Vu les articles 16 et 802, alinéa 2, du code de procédure civile :
5. Il résulte de ces textes que sont recevables les conclusions postérieures à l’ordonnance de clôture par lesquelles une partie demande la révocation de celle-ci, ou le rejet des débats des conclusions ou productions de dernière heure de l’adversaire.
6. Pour déclarer irrecevables les conclusions notifiées par la société Neovia le 4 avril 2022, l’arrêt retient qu’elles sont postérieures à la clôture de la procédure intervenue le 1er avril 2022.
7. En statuant ainsi, alors qu’il lui appartenait de se prononcer sur les demandes de révocation de l’ordonnance de clôture et de rejet des conclusions, notifiées le jour de la clôture, formulées dans les conclusions remises au greffe le 4 avril 2022, la cour d’appel a violé les textes susvisés.

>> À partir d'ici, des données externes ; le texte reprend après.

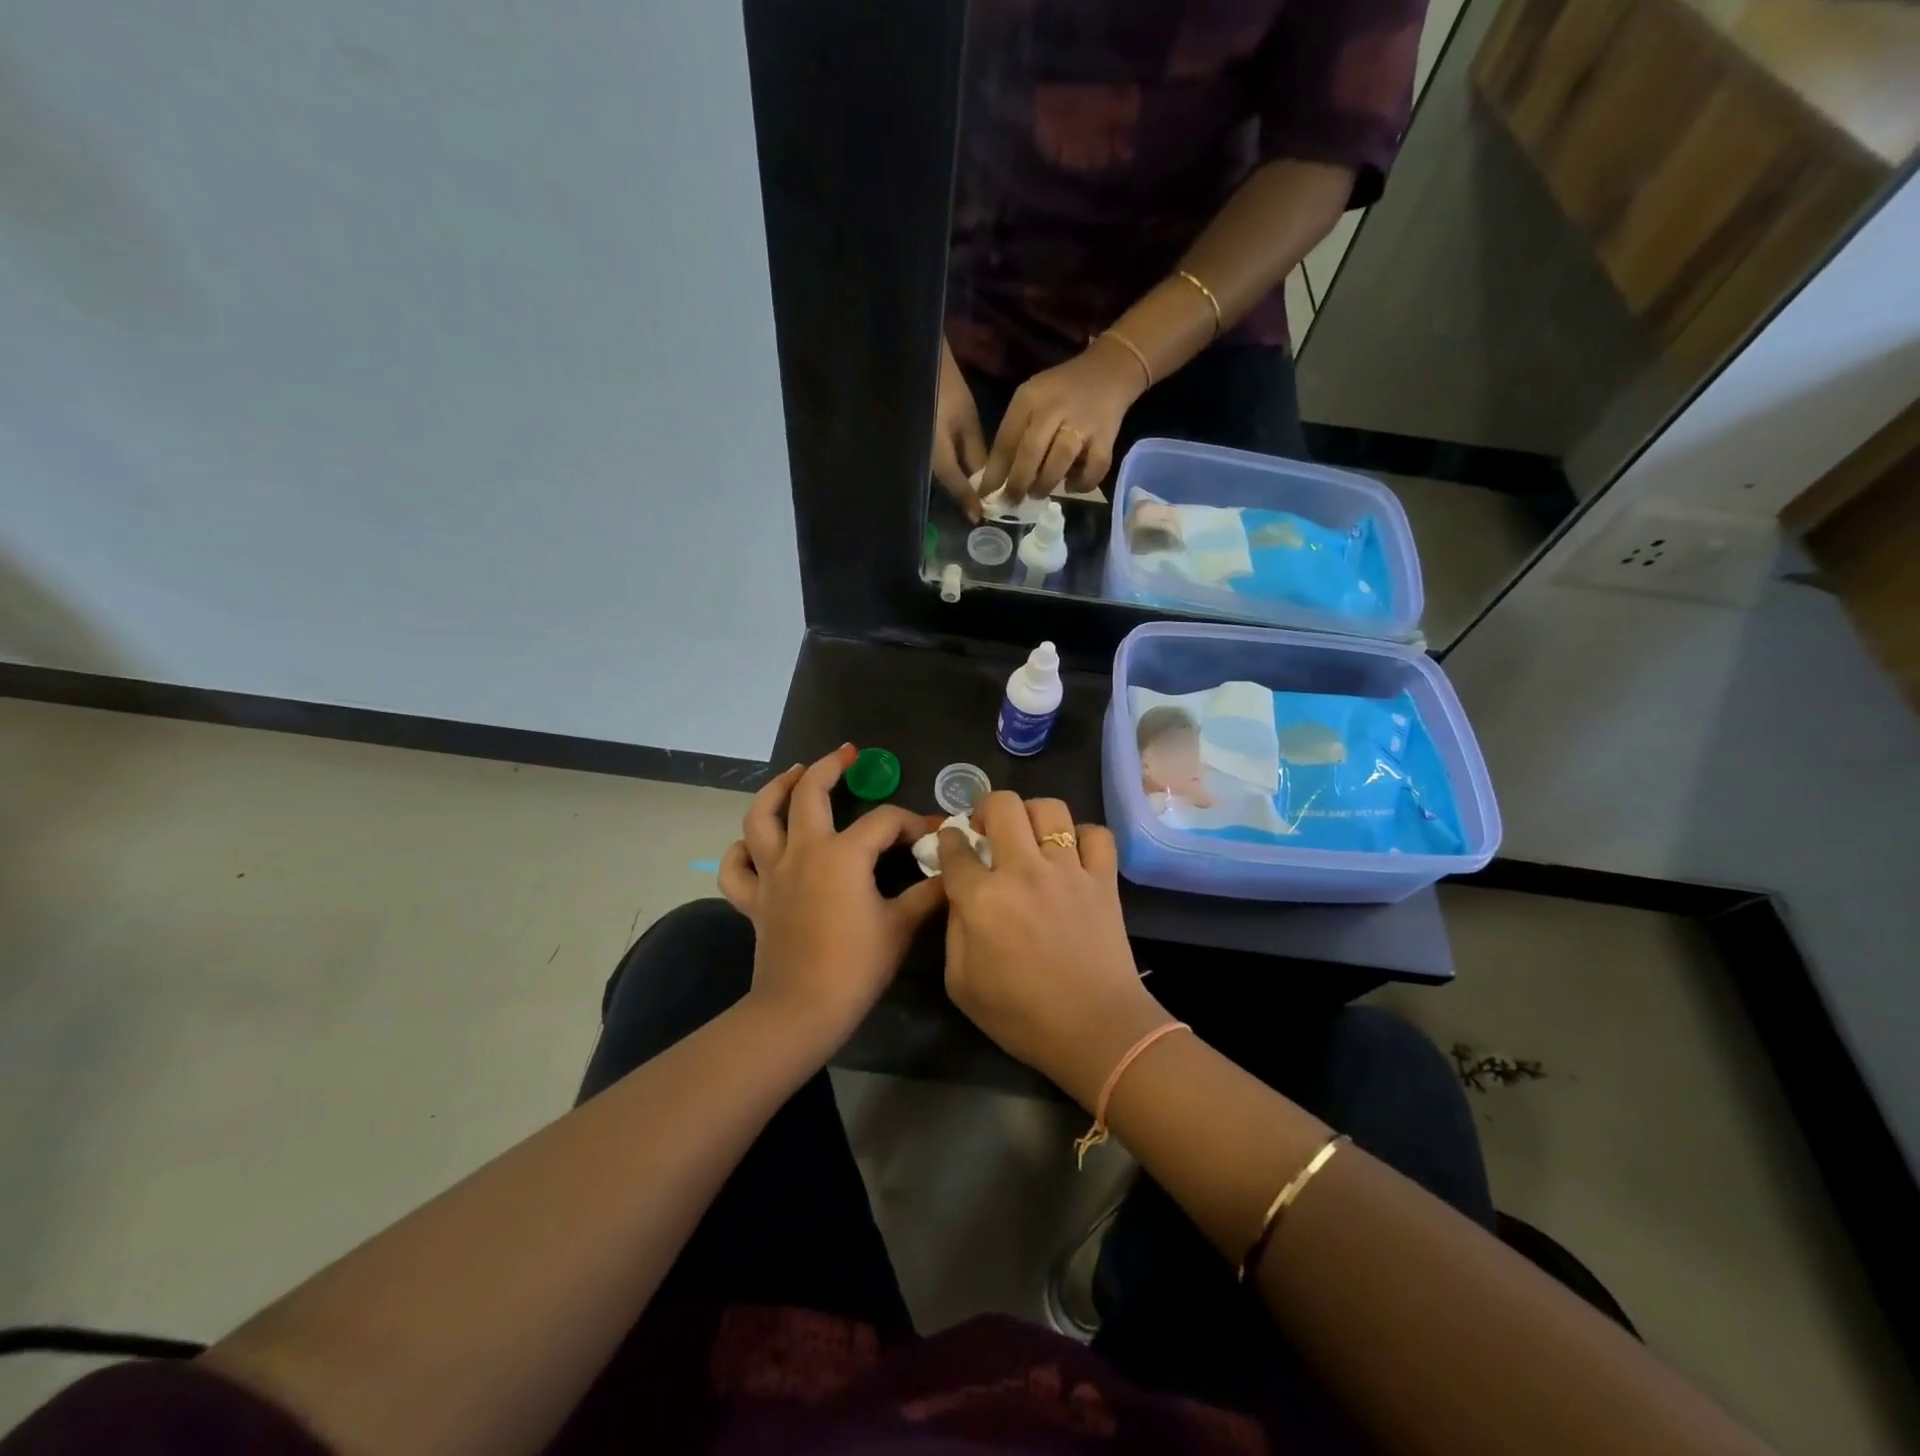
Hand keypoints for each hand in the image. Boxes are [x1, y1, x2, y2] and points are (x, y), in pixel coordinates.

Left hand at [720, 746, 945, 1048]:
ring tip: (793, 774)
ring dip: (775, 789)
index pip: (884, 821)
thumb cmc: (856, 967)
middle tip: (847, 755)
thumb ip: (928, 894)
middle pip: (809, 793)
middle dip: (829, 767)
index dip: (912, 822)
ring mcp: (772, 874)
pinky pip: (736, 868)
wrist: (801, 1011)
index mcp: (843, 854)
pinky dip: (741, 851)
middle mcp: (803, 851)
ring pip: (760, 817)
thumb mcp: (901, 927)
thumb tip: (952, 874)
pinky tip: (752, 843)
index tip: (931, 834)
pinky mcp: (754, 900)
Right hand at [932, 337, 987, 522]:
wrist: (914, 364)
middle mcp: (924, 459)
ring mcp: (917, 454)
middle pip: (946, 484)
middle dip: (963, 496)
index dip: (968, 501)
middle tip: (980, 508)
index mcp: (937, 453)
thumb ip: (975, 451)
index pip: (955, 485)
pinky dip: (949, 471)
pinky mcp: (916, 447)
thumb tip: (987, 479)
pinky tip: (961, 472)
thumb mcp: (966, 419)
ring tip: (975, 492)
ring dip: (956, 485)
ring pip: (940, 476)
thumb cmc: (945, 388)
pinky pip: (934, 464)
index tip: (978, 518)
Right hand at [939, 793, 1167, 1107]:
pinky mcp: (1104, 878)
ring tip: (1028, 836)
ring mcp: (1068, 870)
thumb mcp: (962, 984)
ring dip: (1031, 814)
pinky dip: (1082, 836)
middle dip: (985, 808)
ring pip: (1049, 808)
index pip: (956, 846)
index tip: (952, 845)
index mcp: (982, 899)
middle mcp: (1023, 871)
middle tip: (986, 830)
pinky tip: (1072, 855)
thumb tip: (960, 894)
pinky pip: (1096, 833)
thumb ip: (953, 930)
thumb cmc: (1022, 1016)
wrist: (1097, 1031)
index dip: (948, 840)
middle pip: (1002, 805)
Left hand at [980, 337, 1145, 504]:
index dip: (995, 472)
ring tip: (1038, 493)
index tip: (986, 495)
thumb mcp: (1031, 400)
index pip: (1006, 440)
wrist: (1109, 369)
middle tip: (1012, 501)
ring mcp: (1082, 423)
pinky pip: (1094, 468)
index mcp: (1029, 399)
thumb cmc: (1061, 391)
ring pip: (1059, 462)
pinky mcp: (1106, 436)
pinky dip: (1082, 483)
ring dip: (1045, 484)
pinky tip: (1072, 487)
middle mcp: (1054, 409)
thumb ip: (1015, 433)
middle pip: (1030, 452)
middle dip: (1018, 483)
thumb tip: (998, 477)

Portée et conséquences de la cassation
8. En application de l’article 624 du code de procédure civile, la cassation du chef de dispositif de l’arrêt qui déclare irrecevables les conclusions notifiées le 4 avril 2022 par la société Neovia entraîne la cassation de tous les autres chefs de dispositif qui s’y rattachent par un lien de dépendance nécessaire.